**Exercise requirements**.
a: According to the machining text, what usually occupies the location the Barlow patent suggests for the tool probe?
b: In the machining text, what three qualities could additional programming complexity compromise?
c: Rewrite the stretch of the machining text from "It is common" through "automated production facility.", swapping "human intervention" for "operator involvement".

Text under study section start

It is common today to manufacture parts with closed loop numerically controlled machining systems. Those machining systems automatically control the positioning and operation of a machine tool with respect to a workpiece to machine the workpiece to precise tolerance in accordance with a predetermined computer program.
In addition to automatically controlling the actual machining operation, it has been proposed to automatically calibrate the components of the machining system to improve and maintain machining system accuracy and workpiece tolerances. Such calibration ideally should be accomplished on the machining system without human intervention as one step in achieving a completely automated production facility.
Barlow et al. U.S. Pat. No. 4,382,215 ("the Barlow patent") describes a system to automatically machining a workpiece to precise dimensions under computer numerical control. The machining system includes a movable probe mounted in a turret containing a plurality of tools. The turret can be rotated to bring selected tools into position for machining a workpiece mounted in a chuck fixed to a rotating spindle. The movable probe first is calibrated against position reference surfaces on the chuck. The calibrated movable probe then is used to calibrate a fixed tool probe mounted to a stationary support for the machining apparatus at a location remote from the area where workpieces are to be machined. The calibrated fixed probe next is used to calibrate the cutting edges of the tools in the turret. These calibration procedures are carried out under closed loop control. Tool position offsets are automatically determined in light of these calibration procedures. Those offsets are used to modify the machining operation programmed into the computer numerical control to improve machining accuracy.
Although the machining apparatus of the Barlow patent is a significant advance in achieving a totally automated machining apparatus and operates well for its described purposes, Applicant has been able to develop a significant improvement on such apparatus. Applicant has unexpectedly discovered several problems regarding the location and mounting of the fixed tool probe in machining apparatus similar to that of the Barlow patent.
In most automated machining apparatus, there is not enough room to mount the tool probe in the location suggested by the Barlow patent because this location is occupied by auxiliary equipment such as a mechanism for collecting the scrap material machined from the workpiece.
The simplest arrangement from a computer programming standpoint is to have the two probe axes oriented parallel to one of the x- or z-axes of the machine during a calibration operation, as shown in the Barlow patent. However, in many machining apparatus, the axis of rotation of the turret is at an angle with respect to both the x- and z-axes of the machine. Accordingly, the movable probe in such a turret is oriented at an angle with respect to both the x- and z-axes of the machine when the turret is indexed to bring the movable probe into position for contacting the fixed tool probe. The point at which the movable probe emits an output signal when it contacts the fixed probe is a function of the angle of the movable probe with respect to the x- and z-axes. If this angle is not taken into account, an error in the machine calibration can result. This angle can be taken into account in the computer program to eliminate such error, but this introduces additional programming complexity which could compromise speed, reliability, and accuracy. Thus, it is difficult to use the Barlow arrangement of probes in a machining apparatus having a turret axis that is not parallel to the x- or z-axes of that machining apparatus.

Text under study section end
Information provided section start

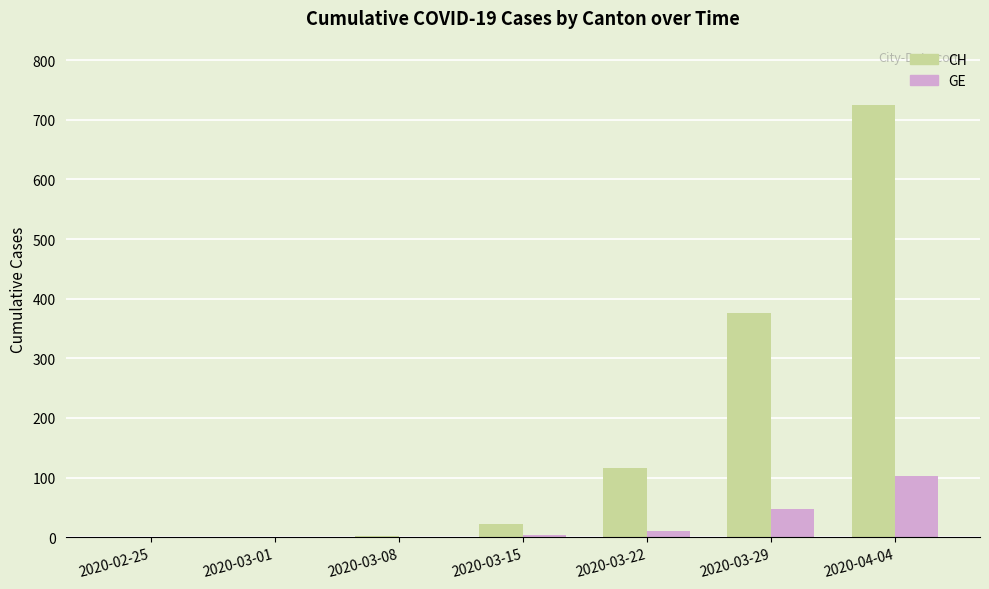

How many series are shown in this chart?

2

Information provided section end

**Solutions to the tasks**.
a: Auxiliary equipment, such as a mechanism for collecting the scrap material machined from the workpiece.

b: Speed, reliability, and accuracy.

c:
It is common today to manufacture parts with closed loop numerically controlled machining systems. Those machining systems automatically control the positioning and operation of a machine tool with respect to a workpiece to machine the workpiece to precise tolerance in accordance with a predetermined computer program.
In addition to automatically controlling the actual machining operation, it has been proposed to automatically calibrate the components of the machining system to improve and maintain machining system accuracy and workpiece tolerances. Such calibration ideally should be accomplished on the machining system without operator involvement as one step in achieving a completely automated production facility.